É o próprio Mourinho que afirma [5], relativamente aos relatórios da observação dos adversários:

— Pretendo uma informação curta, objectiva, de tal forma que, quando me chega essa informação, sei o que tenho de trabalhar. É claro que é a sua inteligência, juntamente com a inteligência dos jogadores com quem trabalha, que faz com que saia, a maior parte das vezes, vitorioso.

Desta forma, o treino semanal tem muito mais eficácia, se se direccionar para anular os pontos fortes do adversário e aproveitar os seus pontos fracos, sempre sem esquecer os próprios pontos fortes e as próprias fragilidades. A nível profissional, é imperioso que assim se faça; já ao nível amador, esta atitude está muito condicionada, ou é mesmo inexistente.

Para os treinadores de bancada, o trabalho ao longo da semana não existe e é idealizado de forma sempre optimizada para todos os jogadores, acreditando que vão responder sempre da mesma forma, porque existe o quadro mágico, em que todos são excelentes intérpretes — e só aceitamos que falhem, quando a equipa ganha.

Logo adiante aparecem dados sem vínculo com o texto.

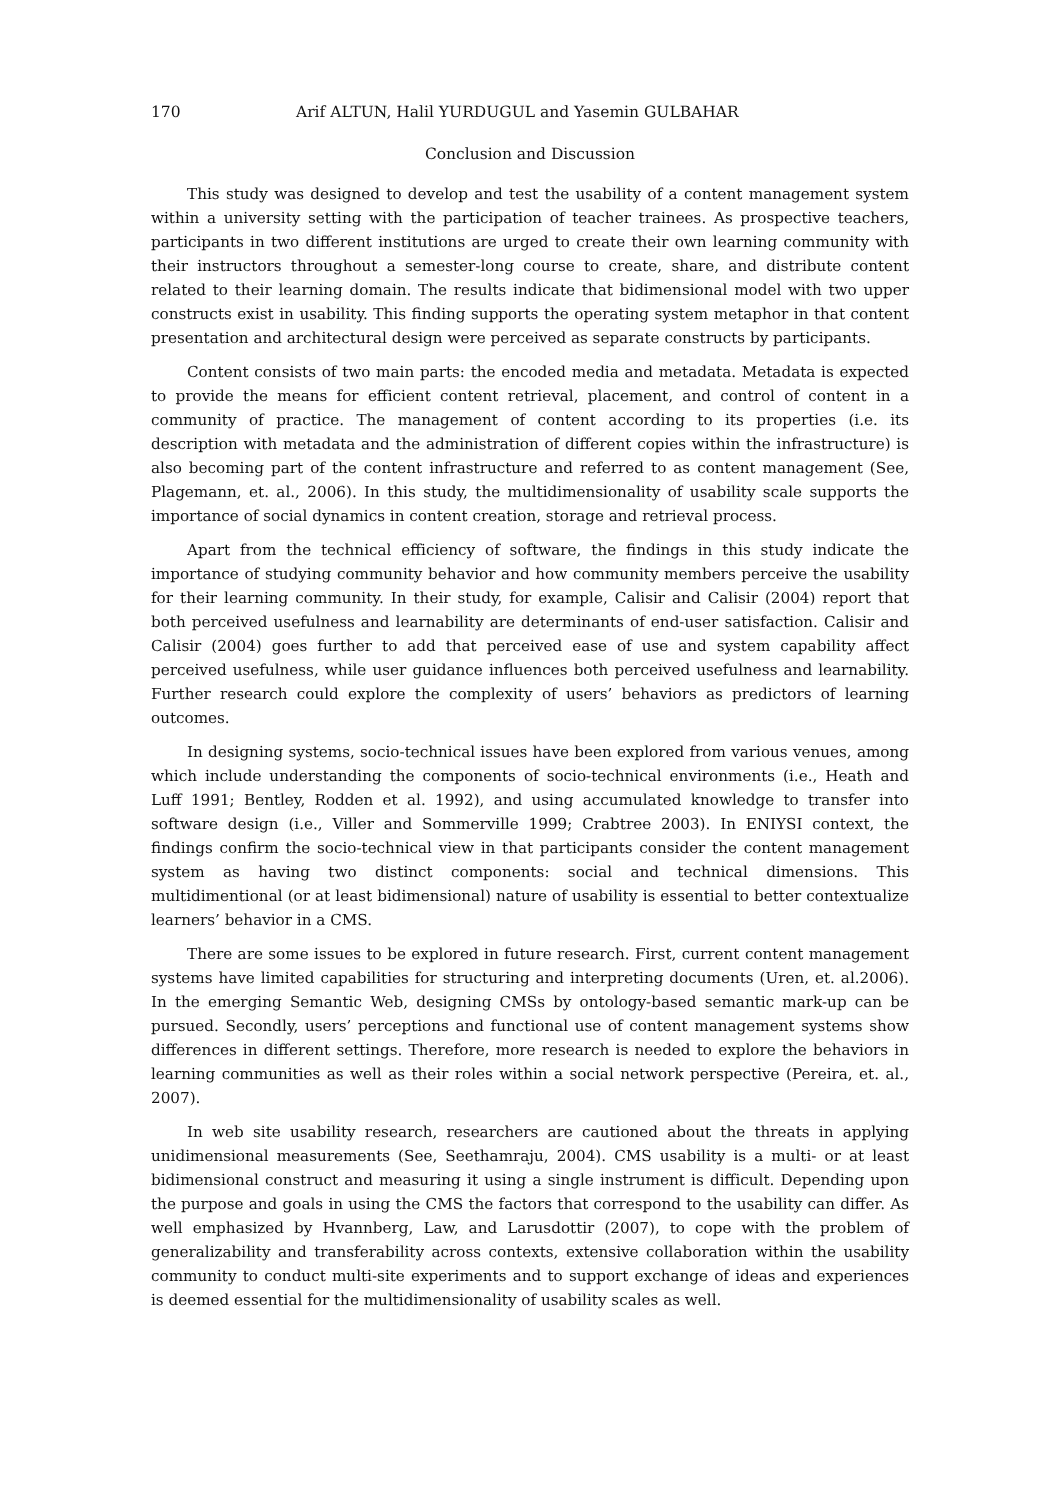170 Arif ALTUN, Halil YURDUGUL and Yasemin GULBAHAR
Conclusion and Discussion
This study was designed to develop and test the usability of a content management system within a university setting with the participation of teacher trainees. As prospective teachers, participants in two different institutions are urged to create their own learning community with their instructors throughout a semester-long course to create, share, and distribute content related to their learning domain. The results indicate that bidimensional model with two upper constructs exist in usability. This finding supports the operating system metaphor in that content presentation and architectural design were perceived as separate constructs by participants.
Content consists of two main parts: the encoded media and metadata. Metadata is expected to provide the means for efficient content retrieval, placement, and control of content in a community of practice. The management of content according to its properties (i.e. its description with metadata and the administration of different copies within the infrastructure) is also becoming part of the content infrastructure and referred to as content management (See, Plagemann, et. al., 2006). In this study, the multidimensionality of usability scale supports the importance of social dynamics in content creation, storage and retrieval process.
Apart from the technical efficiency of software, the findings in this study indicate the importance of studying community behavior and how community members perceive the usability for their learning community. In their study, for example, Calisir and Calisir (2004) report that both perceived usefulness and learnability are determinants of end-user satisfaction. Calisir and Calisir (2004) goes further to add that perceived ease of use and system capability affect perceived usefulness, while user guidance influences both perceived usefulness and learnability. Further research could explore the complexity of users’ behaviors as predictors of learning outcomes.
In designing systems, socio-technical issues have been explored from various venues, among which include understanding the components of socio-technical environments (i.e., Heath and Luff 1991; Bentley, Rodden et al. 1992), and using accumulated knowledge to transfer into software design (i.e., Viller and Sommerville 1999; Crabtree 2003). In ENIYSI context, the findings confirm the socio-technical view in that participants consider the content management system as having two distinct components: social and technical dimensions. This multidimentional (or at least bidimensional) nature of usability is essential to better contextualize learners’ behavior in a CMS.
There are some issues to be explored in future research. First, current content management systems have limited capabilities for structuring and interpreting documents (Uren, et. al.2006). In the emerging Semantic Web, designing CMSs by ontology-based semantic mark-up can be pursued. Secondly, users’ perceptions and functional use of content management systems show differences in different settings. Therefore, more research is needed to explore the behaviors in learning communities as well as their roles within a social network perspective (Pereira, et. al., 2007).
In web site usability research, researchers are cautioned about the threats in applying unidimensional measurements (See, Seethamraju, 2004). CMS usability is a multi- or at least bidimensional construct and measuring it using a single instrument is difficult. Depending upon the purpose and goals in using the CMS the factors that correspond to the usability can differ. As well emphasized by Hvannberg, Law, and Larusdottir (2007), to cope with the problem of generalizability and transferability across contexts, extensive collaboration within the usability community to conduct multi-site experiments and to support exchange of ideas and experiences is deemed essential for the multidimensionality of usability scales as well.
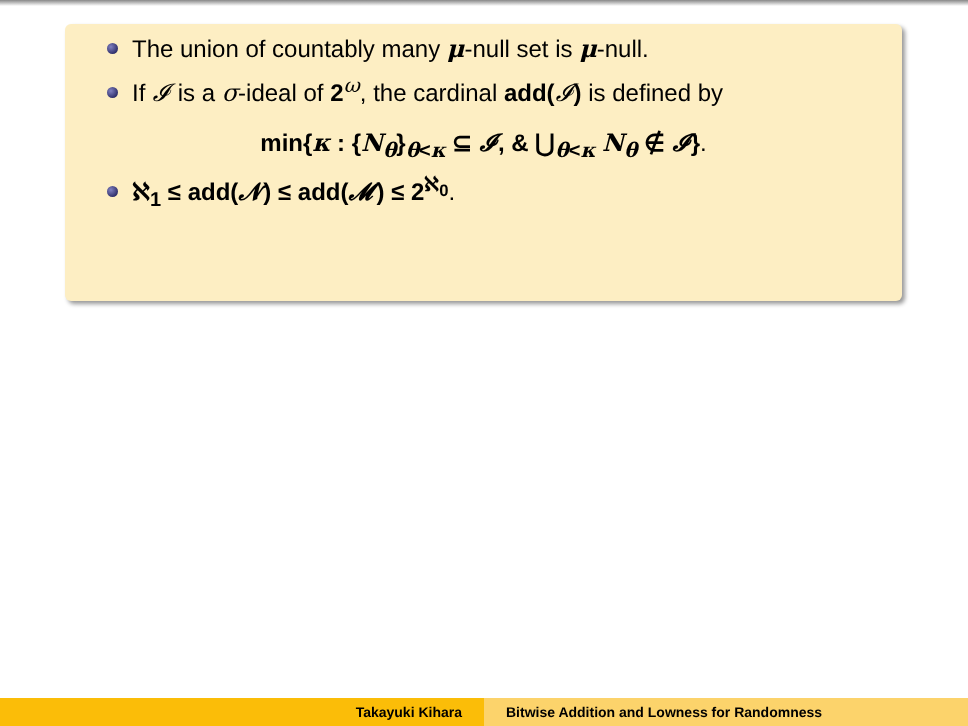The union of countably many μ-null set is μ-null.
If 𝓘 is a σ-ideal of 2<sup>ω</sup>, the cardinal add(𝓘) is defined by
min{κ : {N<sub>θ</sub>}<sub>θ<κ</sub> ⊆ 𝓘, & ⋃<sub>θ<κ</sub> N<sub>θ</sub> ∉ 𝓘}.
ℵ<sub>1</sub> ≤ add(𝓝) ≤ add(𝓜) ≤ 2<sup>ℵ<sub>0</sub></sup>.
Takayuki Kihara Bitwise Addition and Lowness for Randomness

Para os treinadores de campo, o quadro mágico chama-se campos de treino e de jogo, chama-se departamentos, chama-se salas de estudo, chama-se quartos de estágio, chama-se vídeos, etc., para que a interpretação dos jogadores seja a que melhores garantias possa oferecer, no rectângulo do jogo.

O sucesso duma equipa constrói-se com trabalho, ainda que, ocasionalmente, apareça a magia, como foi o caso do golo do Nani, frente ao Maribor, em Alvalade [6].

Isto é o jogo: é emoção e causa emoções.